Romano Prodi salue les réformes d'Ankara,
évoque Droits de l'Homme et Chypre

ANKARA, 15 jan (AFP) - 19h53 - Le président de la Commission européenne, Romano Prodi, a salué jeudi lors d'une visite historique à Ankara les réformes pro-européennes de la Turquie, appelant à les appliquer pleinement notamment en ce qui concerne les Kurdes.

"Nous apprécions profondément les efforts de la Turquie qui a réalisé des progrès impressionnants", a-t-il souligné lors d'une conférence de presse conjointe avec le Premier ministre turc Recep Tayyip Erdogan.

"Mon message à la Turquie c'est de continuer dans la voie des reformes", a insisté M. Prodi, premier président de la Commission européenne depuis 1963 à visiter la Turquie, signant alors l'accord d'association entre Ankara et ce qui était encore la Communauté économique européenne (CEE).

Pour M. Prodi, qui était accompagné du commissaire à l'Elargissement, Guenter Verheugen, "la Turquie est maintenant plus proche de l'Union européenne", mais il est impératif d'appliquer d'une manière "effective" les réformes engagées pour respecter les critères de Copenhague dans les domaines des droits de l'Homme et de la démocratie.

Lors de son adresse au Parlement, le Président de la Commission a notamment souligné "l'intérêt particulier" avec lequel "le Parlement européen et l'opinion européenne allaient suivre le nouveau jugement de (la députée kurde) Leyla Zana" et de trois autres députés, a-t-il déclaré.

Destitués de leur fonction et condamnés à 15 ans de prison fin 1994 pour assistance à la rébellion, les quatre députés - dont Leyla Zana, prix Sakharov de la Liberté en 1995 - sont toujours emprisonnés mais actuellement rejugés après que leur procès eut été jugé "inéquitable" par le Parlement européen.

Une audience de ce procès a lieu vendredi à Ankara.

La Commission européenne a souvent déclaré qu'il ne suffisait pas pour la Turquie d'adopter des réformes. Encore fallait-il qu'elles soient réellement mises en oeuvre, notamment en ce qui concerne la communauté kurde dans le sud-est du pays et une véritable indépendance de la justice.

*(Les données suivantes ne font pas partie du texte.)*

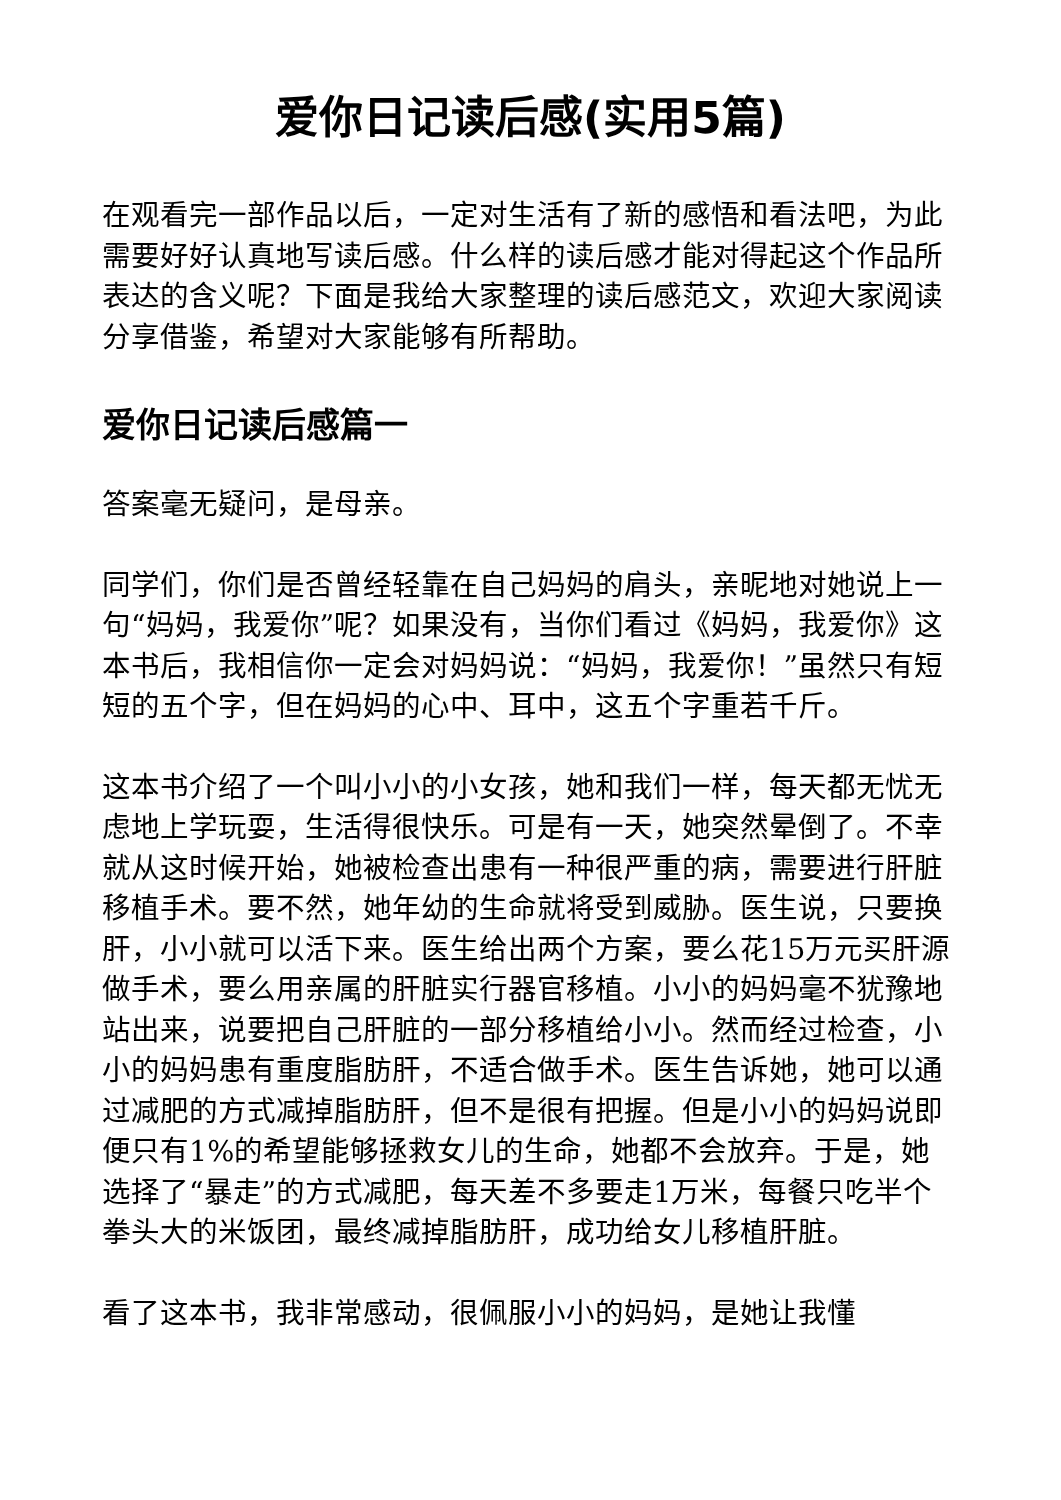爱你日记读后感(实用5篇)
在观看完一部作品以后，一定对生活有了新的感悟和看法吧，为此需要好好认真地写读后感。什么样的读后感才能对得起这个作品所表达的含义呢？下面是我给大家整理的读后感范文，欢迎大家阅读分享借鉴，希望对大家能够有所帮助。
爱你日记读后感篇一
答案毫无疑问，是母亲。
同学们，你们是否曾经轻靠在自己妈妈的肩头，亲昵地对她说上一句“妈妈，我爱你”呢？如果没有，当你们看过《妈妈，我爱你》这本书后，我相信你一定会对妈妈说：“妈妈，我爱你！”虽然只有短短的五个字，但在妈妈的心中、耳中，这五个字重若千斤。
这本书介绍了一个叫小小的小女孩，她和我们一样，每天都无忧无虑地上学玩耍，生活得很快乐。可是有一天，她突然晕倒了。不幸就从这时候开始，她被检查出患有一种很严重的病，需要进行肝脏移植手术。要不然，她年幼的生命就将受到威胁。医生说，只要换肝，小小就可以活下来。医生给出两个方案，要么花15万元买肝源做手术，要么用亲属的肝脏实行器官移植。小小的妈妈毫不犹豫地站出来，说要把自己肝脏的一部分移植给小小。然而经过检查，小小的妈妈患有重度脂肪肝，不适合做手术。医生告诉她，她可以通过减肥的方式减掉脂肪肝，但不是很有把握。但是小小的妈妈说即便只有1%的希望能够拯救女儿的生命，她都不会放弃。于是，她选择了“暴走”的方式减肥，每天差不多要走1万米，每餐只吃半个拳头大的米饭团，最终减掉脂肪肝，成功给女儿移植肝脏。
看了这本书，我非常感动，很佩服小小的妈妈，是她让我懂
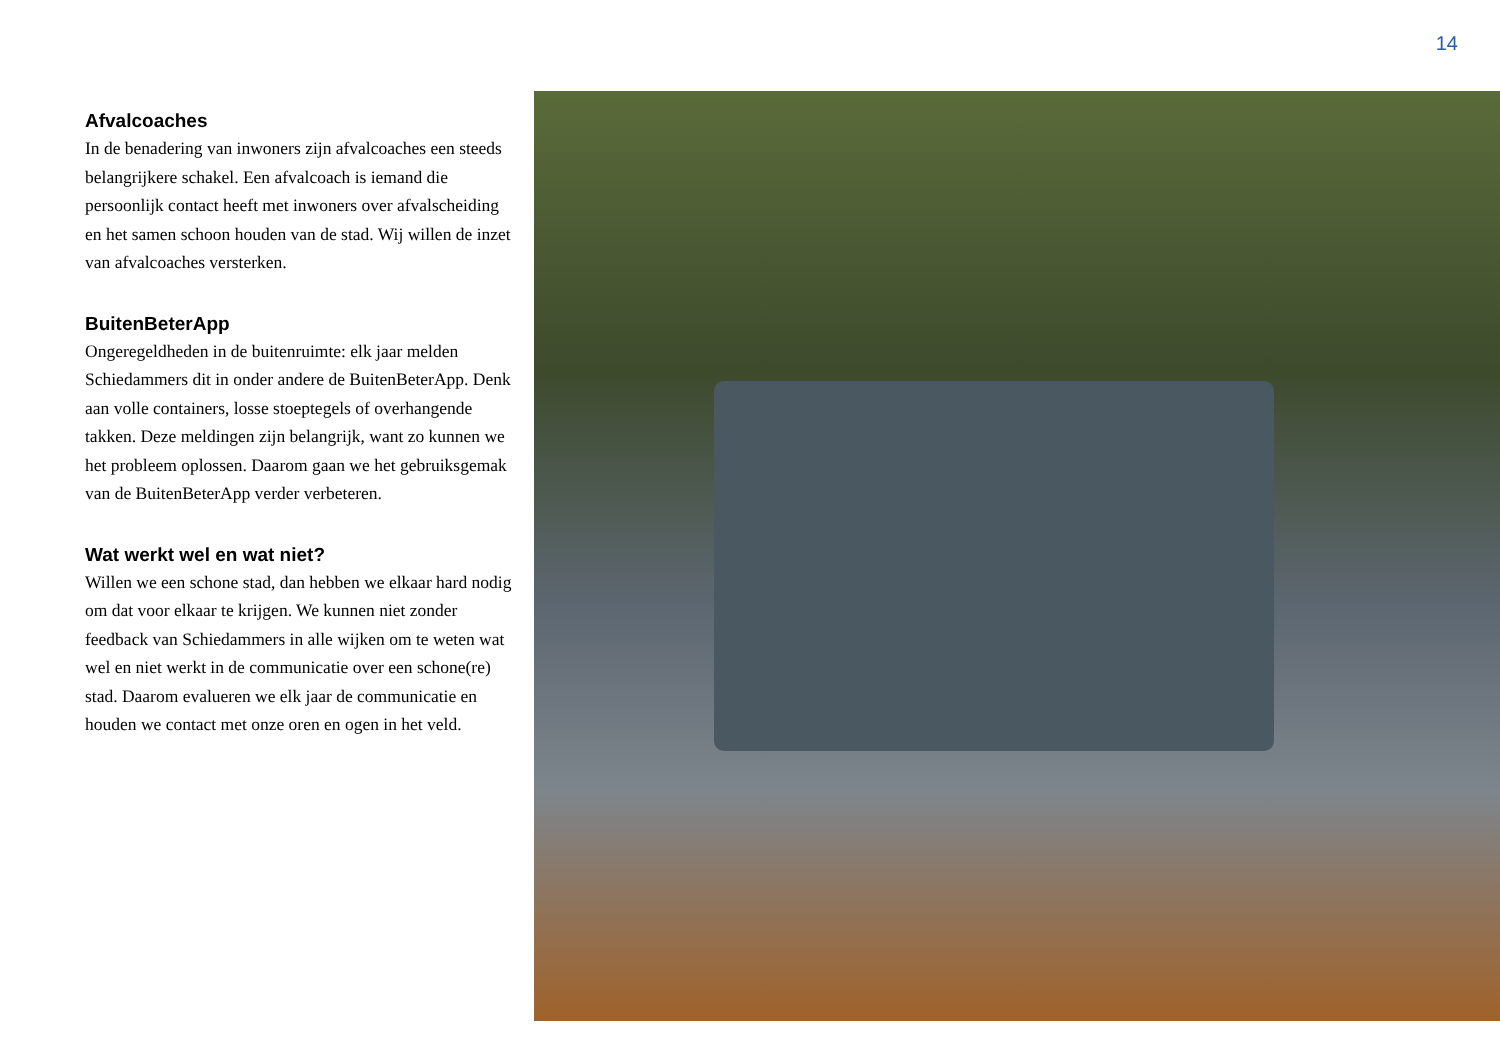14
Afvalcoaches
In de benadering van inwoners zijn afvalcoaches een steeds belangrijkere schakel. Een afvalcoach is iemand die persoonlijk contact heeft met inwoners over afvalscheiding en het samen schoon houden van de stad. Wij willen de inzet van afvalcoaches versterken.
BuitenBeterApp
Ongeregeldheden in de buitenruimte: elk jaar melden Schiedammers dit in onder andere de BuitenBeterApp. Denk aan volle containers, losse stoeptegels of overhangende takken. Deze meldingen zijn belangrijk, want zo kunnen we het probleem oplossen. Daarom gaan we het gebruiksgemak van de BuitenBeterApp verder verbeteren.
Wat werkt wel en wat niet?
Willen we een schone stad, dan hebben we elkaar hard nodig om dat voor elkaar te krijgen. We kunnen niet zonder feedback van Schiedammers in alle wijken om te weten wat wel en niet werkt in de communicatie over een schone(re) stad. Daarom evalueren we elk jaar de communicatie en houden we contact met onze oren en ogen in het veld.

Risquant de déplaire à Ankara, M. Prodi a également souligné le fait que l'opinion publique européenne était divisée quant à la candidature de la Turquie, contrastant avec la large adhésion de la société turque à cette perspective.

"Il y a ceux qui s'inquiètent de la dimension religieuse (de la Turquie). D'autres soulignent l'aspect de la capacité de l'UE à intégrer un pays de la taille (démographique) et de l'importance géographique de la Turquie, de son niveau de développement économique et de sa position géostratégique".

"Nous devons répondre à ces préoccupations", a-t-il dit.

Interrogé au sujet de Chypre, M. Prodi a réitéré qu'une solution à la division de l'île, divisée depuis 1974 en secteurs grec au sud et turc au nord, "contribuerait grandement aux aspirations européennes de la Turquie", candidate à l'UE depuis 1999 mais qui n'a pas encore entamé des discussions d'adhésion.

Le Premier ministre a affirmé vouloir faire tout son possible pour aider les partis chypriotes grec et turc à réunifier l'île d'ici l'adhésion de la République de Chypre (partie grecque, internationalement reconnue) à l'UE au 1er mai.

"Sans le moindre doute, nous souhaitons que ce problème soit résolu une fois pour toute", a affirmé M. Erdogan, mais il a également souligné qu'il ne s'agissait pas pour son gouvernement d'une "condition politique" à l'ouverture de négociations d'adhésion avec l'UE.

M. Prodi a admis cet état de choses, mais a estimé qu'un règlement de l'épineux problème "rapprocherait" la Turquie de l'Union.

La Commission européenne doit recommander en octobre aux Etats membres de l'Union d'ouvrir ou non des négociations d'adhésion avec la Turquie, en fonction des progrès réalisés par Ankara et leur application.

Il appartiendra alors aux dirigeants de l'UE de décider en décembre, d'ouvrir ou non ces négociations.